## Tasks for this exercise
A. Answer these questions from the interview with Robert Walker, one line each:
(i) At which university is Robert Walker a Professor of Creative Writing?
(ii) On what day and date will the three named books be free Kindle downloads?
(iii) In what grade did he write his first complete short story?
B. List every television program that Robert Walker names in the interview as an influence on him.
C. Write the next part of the interview with Robert Walker, picking up right after its last sentence.
*** Opening Text ***
Welcome to our weekly feature,
Information from both the author’s and the reader’s points of view concerning the publishing frontier known as e-publishing.
This week, we present an interview with a writer we call “Mr. Prolific” — Robert Walker, Professor of Creative Writing at West Virginia State University and author of fifty novels including Titanic 2012 – Curse of RMS Titanic. So, grab a cup of coffee or pour yourself a cold brew — beverages are always on the house — pull up a chair, and enjoy!
Special! Titanic 2012 – Curse of RMS Titanic, Bismarck 2013 – Hitler’s Curse, and Children of Salem will ALL be available as FREE Kindle downloads on FRIDAY, FEBRUARY 17!!
At what age did you first realize you wanted to write books and how/when did you first share this ambition with “the world”? I was always fascinated with reading stories as early as I have memory of, and reading led me into writing. I wrote my first complete short story in sixth or seventh grade, an action chase story, and my fellow students and teacher so enjoyed it, it decided my career path then and there. I loved moving people with words. I had also internalized by then Robert Frost’s poem: The Road Less Taken, and I knew I was always going to be on that road. I am still on that road!
Who in your life and what authors you read had the most influence over your decision to write? Mark Twain for certain, as I studied his work extremely closely to ‘learn’ from the best. I would add many other classic writers from Robert Louis Stevenson to Alexander Dumas, Conan Doyle, Dickens, and Bram Stoker as well as H.G. Wells. I was also influenced heavily by TV programs such as One Step Beyond, Twilight Zone, Outer Limits. I have always been fascinated with the unusual and unique and amazing story over the more tame story.
*** Closing Text ***
*** Opening Data ***
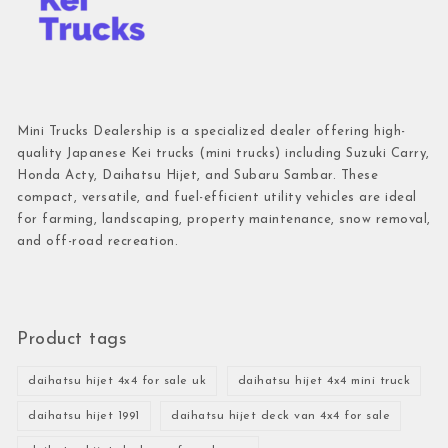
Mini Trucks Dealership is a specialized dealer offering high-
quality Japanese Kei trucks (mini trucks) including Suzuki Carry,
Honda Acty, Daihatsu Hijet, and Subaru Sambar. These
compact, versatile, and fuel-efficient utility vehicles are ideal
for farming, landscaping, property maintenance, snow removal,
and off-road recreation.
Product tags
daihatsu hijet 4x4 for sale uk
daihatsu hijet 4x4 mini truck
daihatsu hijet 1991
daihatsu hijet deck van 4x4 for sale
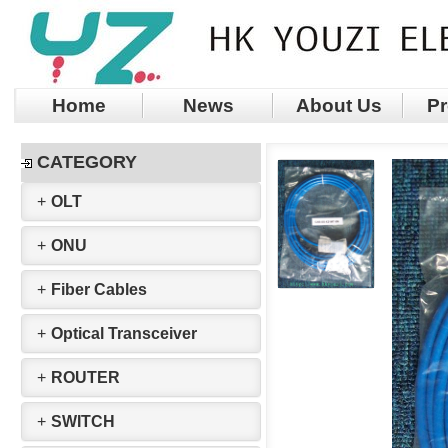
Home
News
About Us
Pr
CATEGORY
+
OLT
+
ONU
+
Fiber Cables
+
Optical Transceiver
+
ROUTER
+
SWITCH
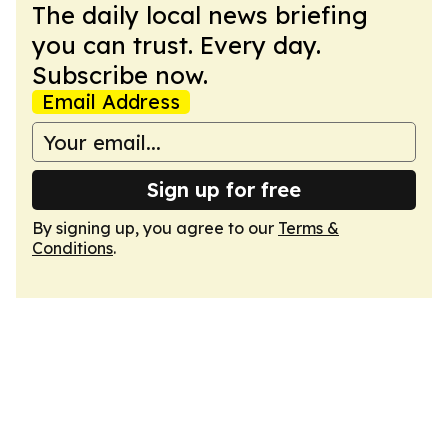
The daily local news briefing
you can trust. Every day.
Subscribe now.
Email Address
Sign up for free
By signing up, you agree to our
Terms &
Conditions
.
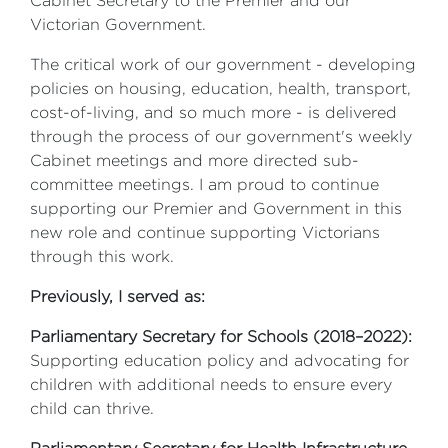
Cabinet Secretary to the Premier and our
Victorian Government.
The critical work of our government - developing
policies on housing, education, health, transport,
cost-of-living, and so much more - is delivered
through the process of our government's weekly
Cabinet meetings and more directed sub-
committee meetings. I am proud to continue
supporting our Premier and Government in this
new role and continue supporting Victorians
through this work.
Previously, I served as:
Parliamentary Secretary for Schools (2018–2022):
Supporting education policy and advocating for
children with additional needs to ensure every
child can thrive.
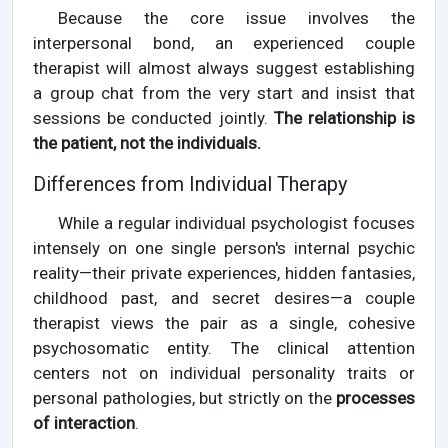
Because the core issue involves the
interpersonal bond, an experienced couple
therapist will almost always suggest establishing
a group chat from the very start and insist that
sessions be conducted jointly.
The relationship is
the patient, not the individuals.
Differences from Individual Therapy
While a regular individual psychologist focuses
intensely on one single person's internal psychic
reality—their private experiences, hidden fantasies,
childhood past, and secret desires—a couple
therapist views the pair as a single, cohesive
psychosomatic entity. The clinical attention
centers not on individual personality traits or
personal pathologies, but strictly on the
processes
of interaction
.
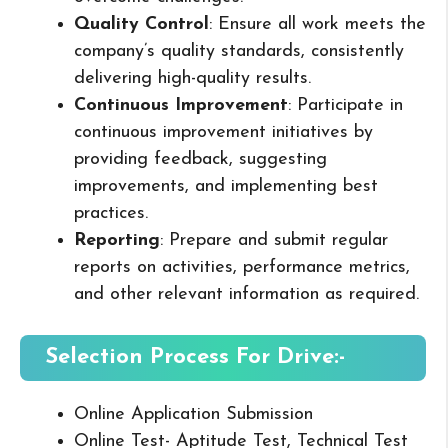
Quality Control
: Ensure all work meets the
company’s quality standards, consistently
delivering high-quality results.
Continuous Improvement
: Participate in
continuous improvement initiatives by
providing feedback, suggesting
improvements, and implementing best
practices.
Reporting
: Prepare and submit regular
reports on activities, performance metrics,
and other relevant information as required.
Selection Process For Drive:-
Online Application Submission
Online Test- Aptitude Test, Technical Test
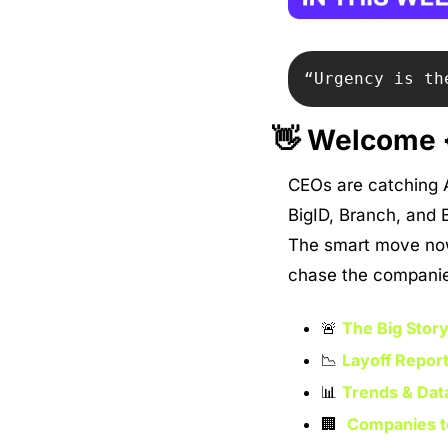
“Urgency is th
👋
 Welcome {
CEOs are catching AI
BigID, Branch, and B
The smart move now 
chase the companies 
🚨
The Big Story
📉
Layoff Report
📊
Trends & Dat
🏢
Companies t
*** Closing Data ***
## Results of the tasks
A.
(i) West Virginia State University
(ii) Friday, February 17
(iii) Sixth or seventh grade

B.
One Step Beyond
Twilight Zone
Outer Limits

C.
In your most-recent novel “Titanic – Curse of RMS Titanic,” your writing spans several genres from horror to suspense to science fiction and two story lines, one set in 1912 and the other in 2012. Was this your most ambitious novel to-date and did you find the writing more difficult or more fun because of these elements? I had just come off my most ambitious novel, the book I felt I was ‘born to write’ which is Children of Salem – love amid the Witch Trials of Salem 1692. I knew then I had to tackle something big just to follow up on Children, and years before I had wanted to do this Titanic title. I had in fact done a great deal of research, but at the time I could get no interest from publishers, as many were jaded by the release of James Cameron’s film by the title of Titanic. However, like Children of Salem (rejected by every publisher on the planet and any agent who looked at it), Titanic’s time had come because Kindle Readers, and thus Kindle publishing, had come into being, so I did an end run around the publishing world as it used to be, and became one of those oft published authors who jumped ship before it went down, so to speak, by making Titanic like Children a Kindle Original title never seen in publication anywhere else! Played that angle up and voila!
Are you a dog person or cat person and what kind of canine or feline assistance with your writing do you receive, if any? I have had dogs, but presently have two cats and they are enough trouble. They are both odd and lazy and help not a whit or a wit with the writing, try as I might to get them involved – much like my children, ha! I like both cats and dogs.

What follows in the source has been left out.